> AIM OF THE EXERCISE: Reproduce nothing but the lines from the start of the material through the line that includes "for the 10 copper", both ends included, and omit every picture.

> RECORDS PROVIDED:
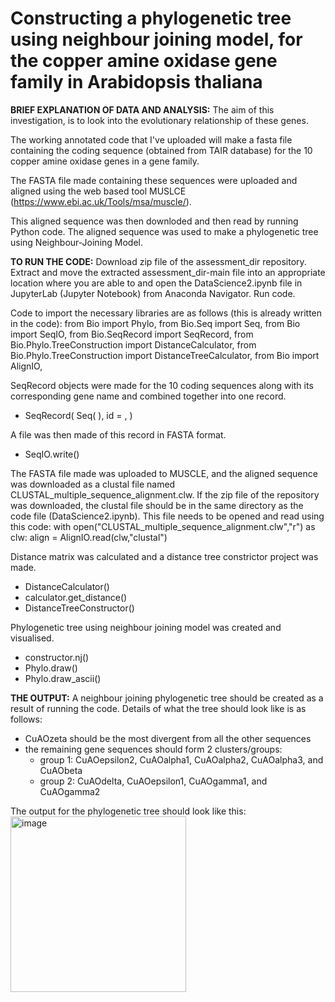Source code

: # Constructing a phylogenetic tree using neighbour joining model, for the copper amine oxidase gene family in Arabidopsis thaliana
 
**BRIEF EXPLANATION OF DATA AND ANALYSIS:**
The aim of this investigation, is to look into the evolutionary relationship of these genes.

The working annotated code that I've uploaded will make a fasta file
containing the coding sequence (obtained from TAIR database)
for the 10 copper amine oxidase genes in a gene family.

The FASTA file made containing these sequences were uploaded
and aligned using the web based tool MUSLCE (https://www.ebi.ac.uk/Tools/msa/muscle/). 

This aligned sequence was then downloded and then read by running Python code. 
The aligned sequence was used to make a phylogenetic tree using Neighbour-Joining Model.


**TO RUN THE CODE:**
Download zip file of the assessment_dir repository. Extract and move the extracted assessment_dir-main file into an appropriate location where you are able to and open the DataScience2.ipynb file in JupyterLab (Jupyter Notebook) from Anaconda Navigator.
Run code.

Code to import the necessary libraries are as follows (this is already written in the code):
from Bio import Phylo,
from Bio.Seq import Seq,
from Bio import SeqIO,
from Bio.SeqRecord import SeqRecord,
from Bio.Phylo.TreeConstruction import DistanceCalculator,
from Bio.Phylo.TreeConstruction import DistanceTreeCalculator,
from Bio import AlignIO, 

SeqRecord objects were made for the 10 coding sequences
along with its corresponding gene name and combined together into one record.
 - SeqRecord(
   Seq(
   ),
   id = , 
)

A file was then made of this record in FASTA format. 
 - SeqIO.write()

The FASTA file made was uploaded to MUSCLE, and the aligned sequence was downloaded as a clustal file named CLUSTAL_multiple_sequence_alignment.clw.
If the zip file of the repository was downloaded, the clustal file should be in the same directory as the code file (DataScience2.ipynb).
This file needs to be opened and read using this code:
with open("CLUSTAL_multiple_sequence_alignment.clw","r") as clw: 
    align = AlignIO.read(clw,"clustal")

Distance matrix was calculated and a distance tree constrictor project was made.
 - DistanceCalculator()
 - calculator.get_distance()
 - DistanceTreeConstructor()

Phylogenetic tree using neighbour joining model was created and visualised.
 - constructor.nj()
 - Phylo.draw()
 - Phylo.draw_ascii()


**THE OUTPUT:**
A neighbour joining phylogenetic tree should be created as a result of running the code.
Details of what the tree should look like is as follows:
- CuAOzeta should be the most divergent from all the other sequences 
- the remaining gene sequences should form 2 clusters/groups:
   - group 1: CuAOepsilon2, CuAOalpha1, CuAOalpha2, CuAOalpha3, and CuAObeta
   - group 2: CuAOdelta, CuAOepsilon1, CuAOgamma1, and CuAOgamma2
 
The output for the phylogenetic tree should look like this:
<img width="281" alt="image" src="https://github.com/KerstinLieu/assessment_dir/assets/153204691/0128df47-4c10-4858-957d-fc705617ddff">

> EXERCISE SOLUTION:
Source code

: # Constructing a phylogenetic tree using neighbour joining model, for the copper amine oxidase gene family in Arabidopsis thaliana
 
**BRIEF EXPLANATION OF DATA AND ANALYSIS:**
The aim of this investigation, is to look into the evolutionary relationship of these genes.

The working annotated code that I've uploaded will make a fasta file
containing the coding sequence (obtained from TAIR database)
for the 10 copper amine oxidase genes in a gene family.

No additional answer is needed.